_Exercise details_.
From the first line through the one containing "Разреженные файлы - это", restate the listing word for word, and give no other lines.
☆ ☆ ☆
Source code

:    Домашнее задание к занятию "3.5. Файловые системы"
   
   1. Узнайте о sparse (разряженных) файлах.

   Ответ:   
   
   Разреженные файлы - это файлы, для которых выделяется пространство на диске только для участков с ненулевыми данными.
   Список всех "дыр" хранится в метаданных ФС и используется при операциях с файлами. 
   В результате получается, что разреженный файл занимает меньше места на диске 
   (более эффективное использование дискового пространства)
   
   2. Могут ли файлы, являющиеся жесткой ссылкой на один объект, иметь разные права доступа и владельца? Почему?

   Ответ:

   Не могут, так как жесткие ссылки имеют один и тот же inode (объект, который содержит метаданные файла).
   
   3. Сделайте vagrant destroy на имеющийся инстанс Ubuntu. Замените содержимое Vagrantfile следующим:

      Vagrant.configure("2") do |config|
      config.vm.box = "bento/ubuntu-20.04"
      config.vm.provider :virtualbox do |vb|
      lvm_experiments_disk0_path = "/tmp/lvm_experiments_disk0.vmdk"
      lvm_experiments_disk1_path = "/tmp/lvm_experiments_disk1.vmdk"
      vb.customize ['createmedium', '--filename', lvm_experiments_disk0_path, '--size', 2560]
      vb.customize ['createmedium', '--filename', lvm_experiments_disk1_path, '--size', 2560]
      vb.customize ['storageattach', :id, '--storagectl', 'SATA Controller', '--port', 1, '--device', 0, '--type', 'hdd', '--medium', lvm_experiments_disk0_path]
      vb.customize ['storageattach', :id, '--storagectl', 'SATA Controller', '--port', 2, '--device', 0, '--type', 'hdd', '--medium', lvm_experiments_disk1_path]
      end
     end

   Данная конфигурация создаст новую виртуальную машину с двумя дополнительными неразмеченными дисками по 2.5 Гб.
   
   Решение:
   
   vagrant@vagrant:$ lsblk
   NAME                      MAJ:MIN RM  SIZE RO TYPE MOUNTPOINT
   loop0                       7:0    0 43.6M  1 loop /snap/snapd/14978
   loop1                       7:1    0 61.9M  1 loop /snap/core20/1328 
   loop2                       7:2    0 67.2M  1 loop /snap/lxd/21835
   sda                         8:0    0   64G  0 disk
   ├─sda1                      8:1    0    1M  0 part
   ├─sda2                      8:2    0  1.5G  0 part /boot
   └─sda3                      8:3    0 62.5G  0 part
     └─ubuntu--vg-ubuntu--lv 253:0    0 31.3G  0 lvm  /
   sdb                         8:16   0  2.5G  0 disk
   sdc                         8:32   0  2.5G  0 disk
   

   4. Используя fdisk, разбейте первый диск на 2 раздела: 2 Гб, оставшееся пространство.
☆ ☆ ☆
_Exercise response_.
Source code

:    Домашнее задание к занятию "3.5. Файловые системы"
   
   1. Узнайте о sparse (разряженных) файлах.

   Ответ:   
   
   Разреженные файлы - это файлы, для которых выделяется пространство на диске только для участков с ненулевыми данными.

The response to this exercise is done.